Date 28 September 2014
Event ESMO 2014
Session Poster Display session
Topics Anti-Cancer Agents & Biologic Therapy
Colon Cancer
Rectal Cancer
Translational Research
Presenter Stefania Napolitano
Citation Annals of Oncology (2014) 25 (suppl_4): iv546-iv563. 10.1093/annonc/mdu358
Authors S. Napolitano1, E. Martinelli2, D. Vitagliano1, G. Martini2, C. Cardone1, F. De Vita1, F. Ciardiello1, T. Troiani2
  • 1Division Of Medical Oncology, Department Of Experimental And Clinical Medicine And Surgery "f. Magrassi And A. Lanzara", Second University of Naples, 80131 - Naples/IT
  • 2Dip. Medico Chirurgico Di Internistica, Second University of Naples, 80131 - Naples/IT

Abstract

Aim

Advances in the molecular understanding of colorectal cancer (CRC) have demonstrated that several signaling pathways have been implicated into the resistant mechanisms to anti-EGFR monoclonal antibodies (MoAbs) such as cetuximab, including EGFR, RAS/RAF and PI3K/AKT

Methods

We have tested, in vitro and in vivo, the effects of regorafenib, a novel oral multikinase inhibitor that targets protein kinases involved in tumor angiogenesis [VEGFR1–3 and tyrosine kinase with immunoglobulin and epidermal growth factor homology domain 2 (TIE2)], oncogenesis (KIT, RET and RAF) and the tumor microenvironment [platelet- derived growth factor receptor-b and fibroblast growth factor receptor (FGFR)18], in a panel of human CRC cell lines with primary or acquired resistance to cetuximab

Results

among the CRC cell lines, five with a KRAS mutation (LOVO, HCT116, HCT15, SW620, SW480) and one with a BRAF mutation (HT29) were resistant to the anti-proliferative effects of cetuximab, whereas two cell lines (GEO and SW48) were highly sensitive to cetuximab.

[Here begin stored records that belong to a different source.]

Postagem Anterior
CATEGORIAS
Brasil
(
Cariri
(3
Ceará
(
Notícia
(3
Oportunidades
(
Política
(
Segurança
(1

Treatment with regorafenib determined dose-dependent growth inhibition in all cancer cell lines, including two human CRC cell lines with acquired resistance to cetuximab, that previously were generated in our laboratory (GEO-CR and SW48-CR). Combined treatment with cetuximab and regorafenib induced a synergistic anti-proliferative and apoptotic effects by blocking MAPK- and AKT-pathways in cell lines with either primary or acquired resistance to cetuximab. Nude mice were injected subcutaneously with SW48-CR cells. The combined treatment with cetuximab and regorafenib caused significant tumor growth inhibition and increased mice survival. We are currently performing an experiment on an in vivo orthotopic CRC model to validate the role of combined treatment of regorafenib plus cetuximab to overcome resistance to anti-EGFR inhibitors.

Conclusions

These results suggest that the combined treatment with cetuximab and regorafenib could be a strategy for overcoming resistance to anti-EGFR therapies in CRC patients.

Disclosure

All authors have declared no conflicts of interest.